Jerone Walters put the argument into perspective saying, “The run side is the biggest challenge to innovation or indeed anything digital because everything needs data or some sort of common connectivity. When you come from a 200-year-old business like ours where nothing is connected or standardised across the whole group, what are you going to digitise?”
One potential answer is a bi-modal approach that separates digital transformation from the rest of the business. A number of people in the group talked about companies who had set up a new division, specifically tasked with looking at ways to make the business Digital.
Either the new business evolves into the core operation and the old is sold off or it provides the digital layer that is integrated at the edge and presented to the customer.

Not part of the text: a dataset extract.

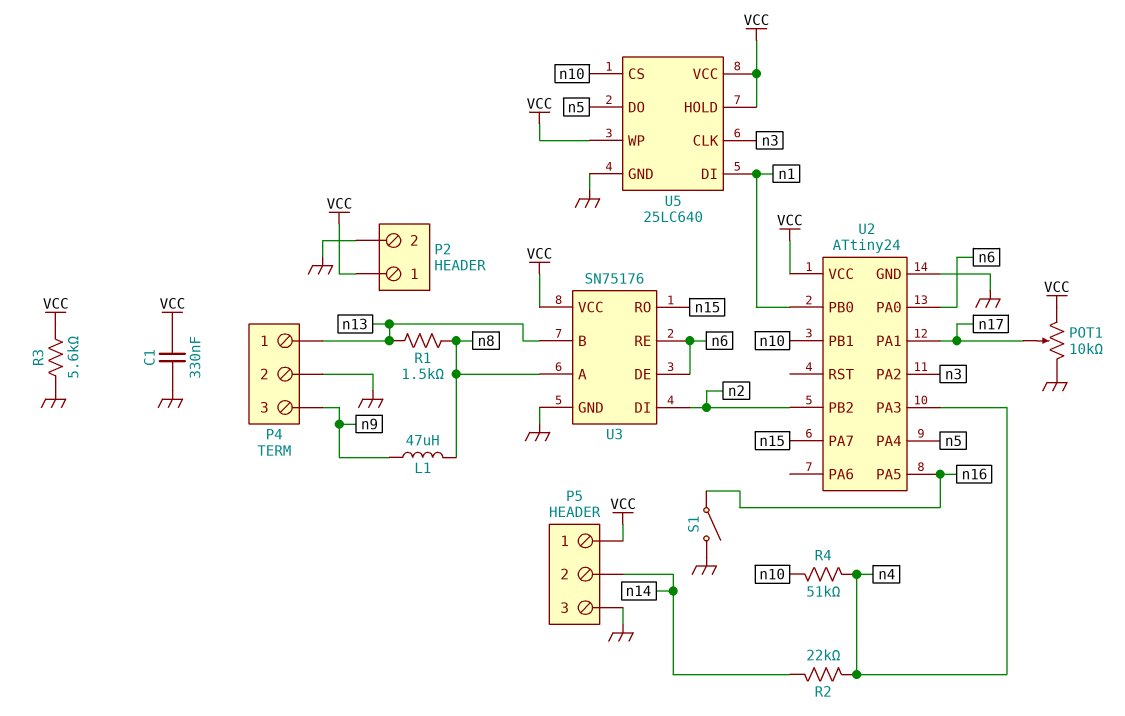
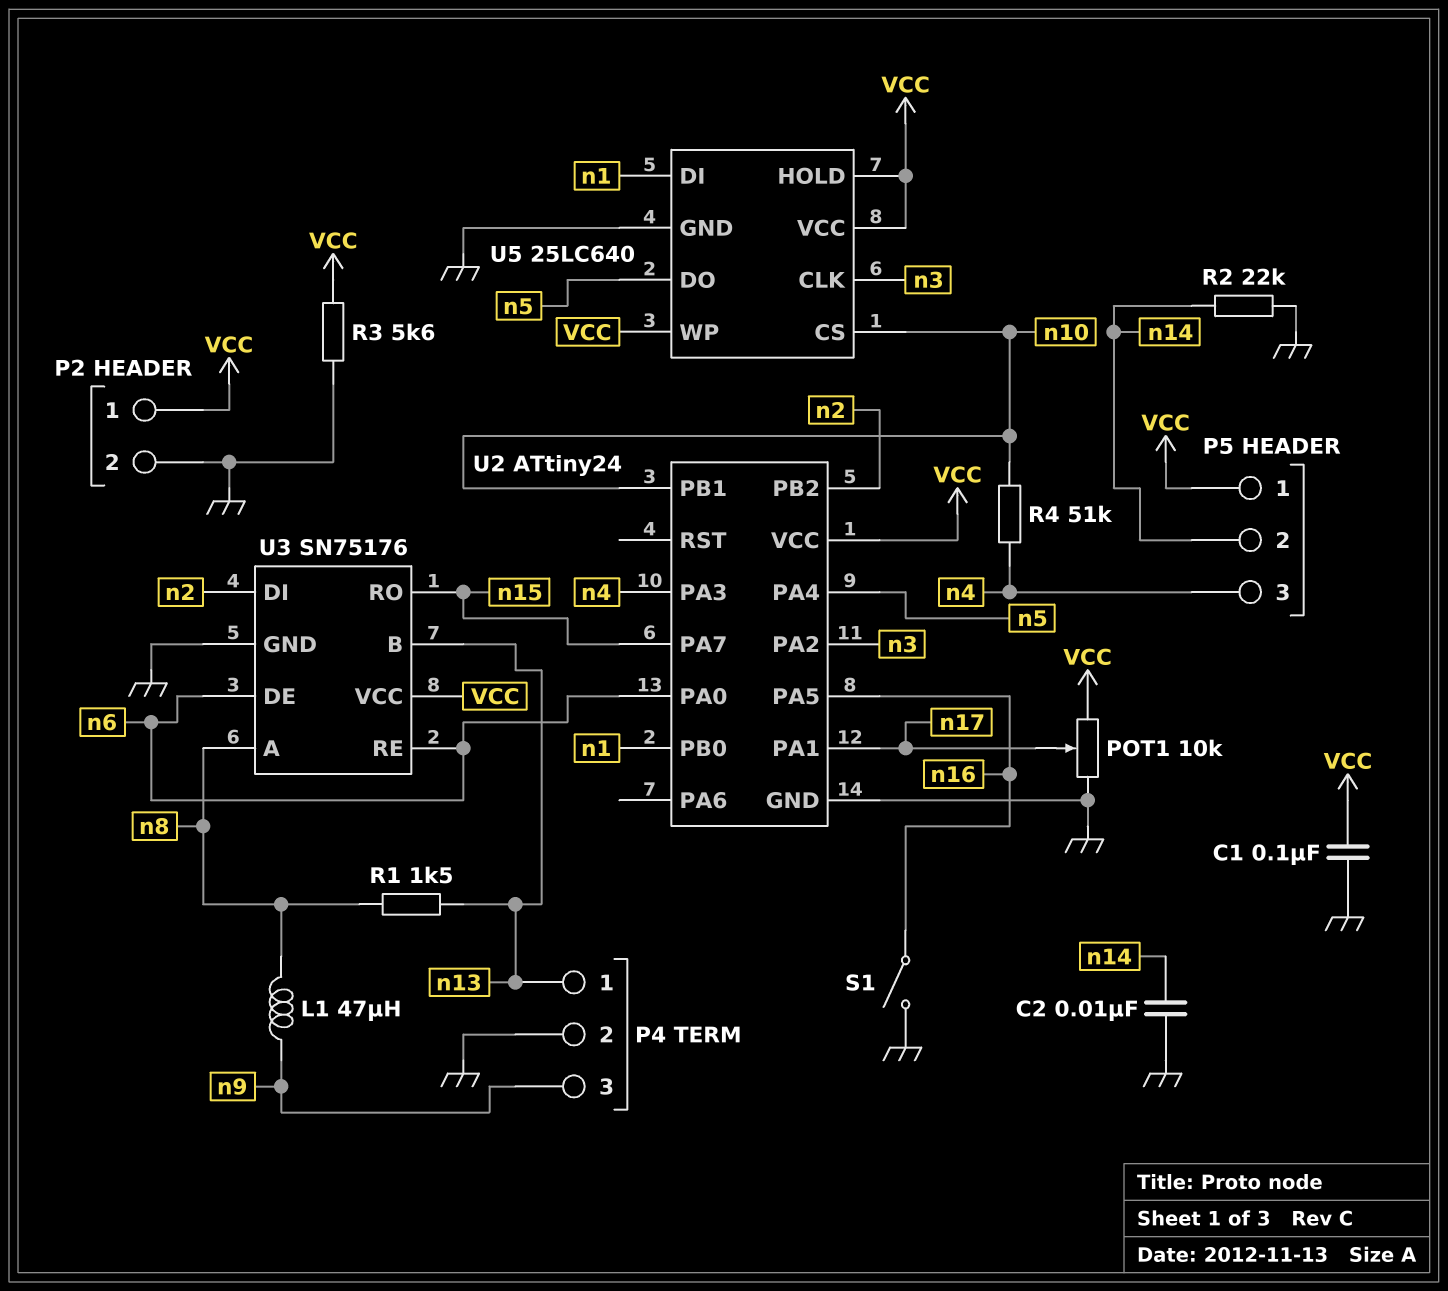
C1: 330nF (GND, VCC) -> 100nF (GND, VCC)
C2: none -> 10nF (GND, n14)
P5 pin 3: GND -> n4
R2: 22k (n4, n14) -> 22k (GND, n14)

An interesting and encouraging trend for Jerone Walters was his business was now starting to think in digital terms and different departments were coming to him to find the right direction to execute on their digital ideas.
This provided a good opportunity for Ed to share his approach for engaging the business in a transformation conversation. The key for him was looking at the attributes of the digital core and identifying the elements that were already present or offered a natural fit.
He spoke of his experience at Fitness First where competitive advantage had been found in a cloud based user experience that was delivered on mobile devices. He said, “Everything you needed to drive and track your exercise regime and therefore to motivate you was in that device.”
The gym would always be something people needed and would clearly remain a physical component. The user experience, the thing that bound the customer to the brand was digitised and contained all the elements of the digital core.
The application ecosystem was hosted in the cloud, delivered via mobile, used analytics to improve the experience, was shared on social platforms and offered a means by which the customer could self-serve their workout regimen.
As the breakfast came to a close, it produced a light-hearted discussion about the often stated but rarely achieved start-up mentality. The success of the digital first disruptors inspiring many to emulate the way they operate. In effect, to act more like a start-up.
However, when asked if their organisation operated in this way, the overwhelming majority, 75%, answered no. Gary Thomas put it best when he said, “It’s something that many aspire to, but behaviourally, it’s not something that can be achieved.”
When you look at the attributes of a start-up, agility and speed, small and focussed, innovative with a truly differentiated service offering, the challenges are clear.
As Ed explains, “If you’re a new organisation, you can pick the people you want and work the way you want. Start-ups can piggy back someone else’s platform. They have no legacy constraints and so aren’t tied to one way of doing things. They have flexibility, agility and speed built in.”